SOURCE DATA START
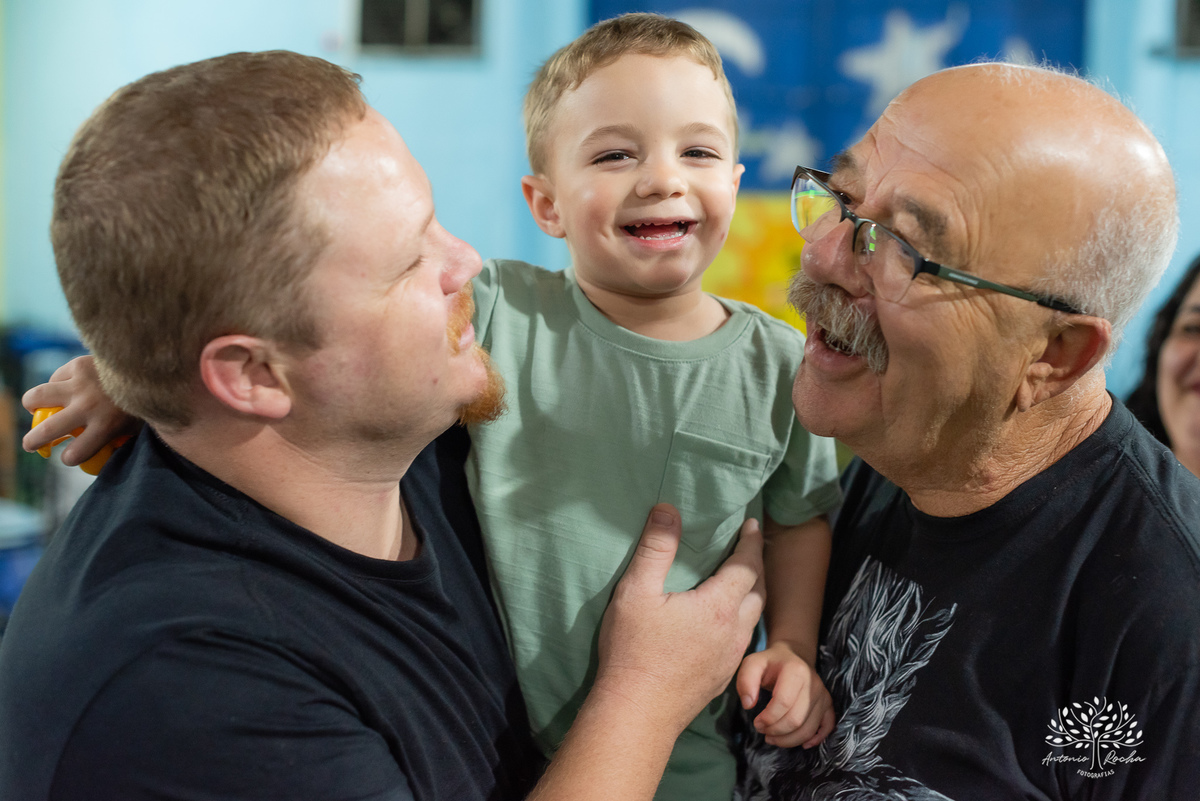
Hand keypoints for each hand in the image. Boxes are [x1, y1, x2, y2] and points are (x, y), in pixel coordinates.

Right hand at [21, 355, 139, 465]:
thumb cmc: (146, 401)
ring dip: (32, 406)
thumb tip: (108, 454)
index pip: (75, 453)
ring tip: (33, 409)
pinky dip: (56, 384)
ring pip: (38, 398)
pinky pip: (55, 378)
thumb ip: (120, 439)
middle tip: (31, 444)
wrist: (155, 366)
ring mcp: (80, 385)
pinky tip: (63, 387)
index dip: (69, 458)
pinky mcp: (78, 366)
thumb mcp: (136, 427)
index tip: (68, 457)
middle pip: (47, 431)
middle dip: (33, 441)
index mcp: (106, 426)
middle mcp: (88, 407)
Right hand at [593, 504, 765, 736]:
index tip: (752, 524)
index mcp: (718, 606)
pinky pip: (742, 640)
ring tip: (739, 580)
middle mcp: (734, 632)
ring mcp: (730, 658)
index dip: (750, 542)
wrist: (637, 713)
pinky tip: (723, 622)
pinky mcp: (722, 678)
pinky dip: (741, 620)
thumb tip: (668, 510)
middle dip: (756, 565)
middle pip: (758, 591)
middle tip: (747, 548)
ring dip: (751, 594)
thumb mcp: (636, 592)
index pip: (747, 565)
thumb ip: (655, 549)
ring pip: (753, 618)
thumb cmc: (633, 651)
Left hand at [737, 641, 834, 747]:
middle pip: (796, 719)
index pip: (783, 703)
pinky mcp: (827, 704)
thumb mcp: (752, 664)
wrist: (792, 656)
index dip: (768, 718)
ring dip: (788, 740)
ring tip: (772, 737)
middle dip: (776, 731)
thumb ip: (745, 681)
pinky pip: (827, 727)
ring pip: (809, 729)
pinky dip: (815, 739)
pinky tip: (802, 744)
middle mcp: (814, 683)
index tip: (756, 722)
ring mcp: (822, 695)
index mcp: (796, 671)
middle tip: (762, 730)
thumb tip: (748, 705)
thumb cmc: (770, 663)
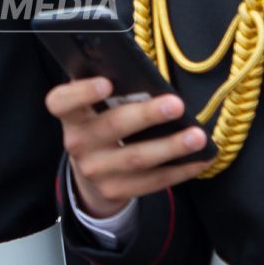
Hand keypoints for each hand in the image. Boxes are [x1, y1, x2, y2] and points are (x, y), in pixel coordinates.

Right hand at [46, 77, 210, 217]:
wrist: (92, 170)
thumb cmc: (102, 121)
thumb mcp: (96, 105)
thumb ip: (112, 87)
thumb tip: (146, 74)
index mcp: (71, 115)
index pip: (62, 102)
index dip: (82, 92)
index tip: (107, 82)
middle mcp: (77, 143)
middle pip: (112, 127)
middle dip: (146, 115)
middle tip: (176, 105)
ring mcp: (95, 170)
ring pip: (136, 158)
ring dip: (171, 147)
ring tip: (198, 137)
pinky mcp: (114, 190)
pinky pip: (152, 181)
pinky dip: (180, 170)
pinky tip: (201, 159)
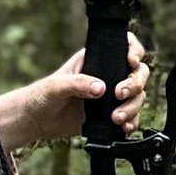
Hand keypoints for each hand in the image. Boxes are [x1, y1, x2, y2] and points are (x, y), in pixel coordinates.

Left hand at [0, 34, 148, 154]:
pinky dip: (131, 122)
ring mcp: (111, 97)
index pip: (124, 47)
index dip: (134, 52)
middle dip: (135, 84)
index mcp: (96, 60)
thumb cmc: (42, 96)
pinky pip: (131, 117)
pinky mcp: (110, 115)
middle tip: (120, 94)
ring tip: (116, 118)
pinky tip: (123, 127)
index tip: (131, 62)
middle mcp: (108, 76)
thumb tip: (100, 88)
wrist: (37, 121)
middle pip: (138, 74)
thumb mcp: (56, 86)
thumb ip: (77, 84)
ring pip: (137, 97)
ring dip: (132, 107)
SOURCE DATA END
INSTRUCTIONS TO FOLLOW:
A faithful copy of all the data above, without its pictures, is the expected result.

COMPLETED TASK:
Hand keypoints for each hand in the image. Boxes are [x1, y1, x2, y2] and points are (x, y), in pixel coordinates.

Right hand at [21, 355, 139, 465]:
thumb cmc: (146, 401)
ring dip: (32, 406)
thumb tip: (108, 454)
index pip: (75, 453)
ring tip: (33, 409)
pinky dip: (56, 384)
ring pip: (38, 398)
pinky pip: (55, 378)
thumb ip: (120, 439)
middle tip: (31, 444)
wrist: (155, 366)
ring mcp: (80, 385)
pinky tip: (63, 387)
index dip: (69, 458)
pinky mcp: (78, 366)
thumb mcp: (136, 427)
index tip: (68, 457)
middle pip: (47, 431)
middle dip: (33, 441)
index mcp: (106, 426)
middle mcp: (88, 407)
Right hand at [593, 504, 765, 736]:
index tip: (752, 524)
index mcp: (718, 606)
pinky pip: (742, 640)
ring tip: (739, 580)
middle mcp: (734, 632)
ring mcp: (730, 658)
index dip: (750, 542)
wrist: (637, 713)
pinky tip: (723, 622)
pinky mcp: (722, 678)
pinky dip: (741, 620)
thumb tip: (668, 510)
middle dip: (756, 565)
middle pip: (758, 591)
middle tip: (747, 548)
ring dip: (751, 594)
thumb mcp: (636, 592)
index pip: (747, 565)
thumb ip: (655, 549)
ring pip: (753, 618)
thumb cmc: (633, 651)
Left hand at [737, 641, 834, 747]:
middle pip: (796, 719)
index pip: (783, 703)
pinky mcp: (827, 704)
thumb mcp: (752, 664)
wrist: (792, 656)
index dip: (768, 718)
ring dip: (788, 740)
ring tip: (772, 737)
middle dip: (776, 731)
thumb ip: (745, 681)
pinky pip: (827, 727)
ring pip: (809, 729)
pinky dip: (815, 739)
pinky tip: (802, 744)
middle mcp: (814, 683)
index tip: (756, 722)
ring mcp: (822, 695)
index mcp: (796, 671)
middle tip: (762, 730)
thumb tip: (748, 705)
thumb cmc: (770, 663)
Hand keypoints for each hand in the image. Boxes are [x1, y1, x2, y2] and points are (x, y), in pixel coordinates.

Right hand at [46, 77, 210, 217]:
wrist: (92, 170)
thumb cmc: (102, 121)
thumb mcp: (96, 105)
thumb ip: (112, 87)
thumb tip: (146, 74)
index mcp: (71, 115)
index pip: (62, 102)
index dip: (82, 92)
index tip: (107, 82)
middle mcp: (77, 143)
middle pip: (112, 127)
middle dip: (146, 115)
middle tip: (176, 105)
ring mcp: (95, 170)
ring pip: (136, 158)
ring dip: (171, 147)
ring tip: (198, 137)
pinky mcp: (114, 190)
pinky pip: (152, 181)
pinky dip: (180, 170)
pinky tip: (201, 159)
Hand keypoints for each hand in the image. Boxes are [x1, y1, x2, y2] and points are (x, y), in pixel coordinates.

Left hand at [0, 34, 148, 154]:
pinky dip: (131, 122)
ring mcp: (111, 97)
index pip: (124, 47)
index dip: (134, 52)
middle dip: (135, 84)
index mcp: (96, 60)
thumb cmc: (42, 96)
pinky pip: (131, 117)
pinky mcp: (110, 115)
middle tip: (120, 94)
ring tip: (116, 118)
pinky tip: (123, 127)
index tip: (131, 62)
middle mcp: (108, 76)
thumb tip: (100, 88)
wrist: (37, 121)
middle pip: (138, 74)
thumb mcp: (56, 86)
thumb ip: (77, 84)
ring pip: (137, 97)
ring dip: (132, 107)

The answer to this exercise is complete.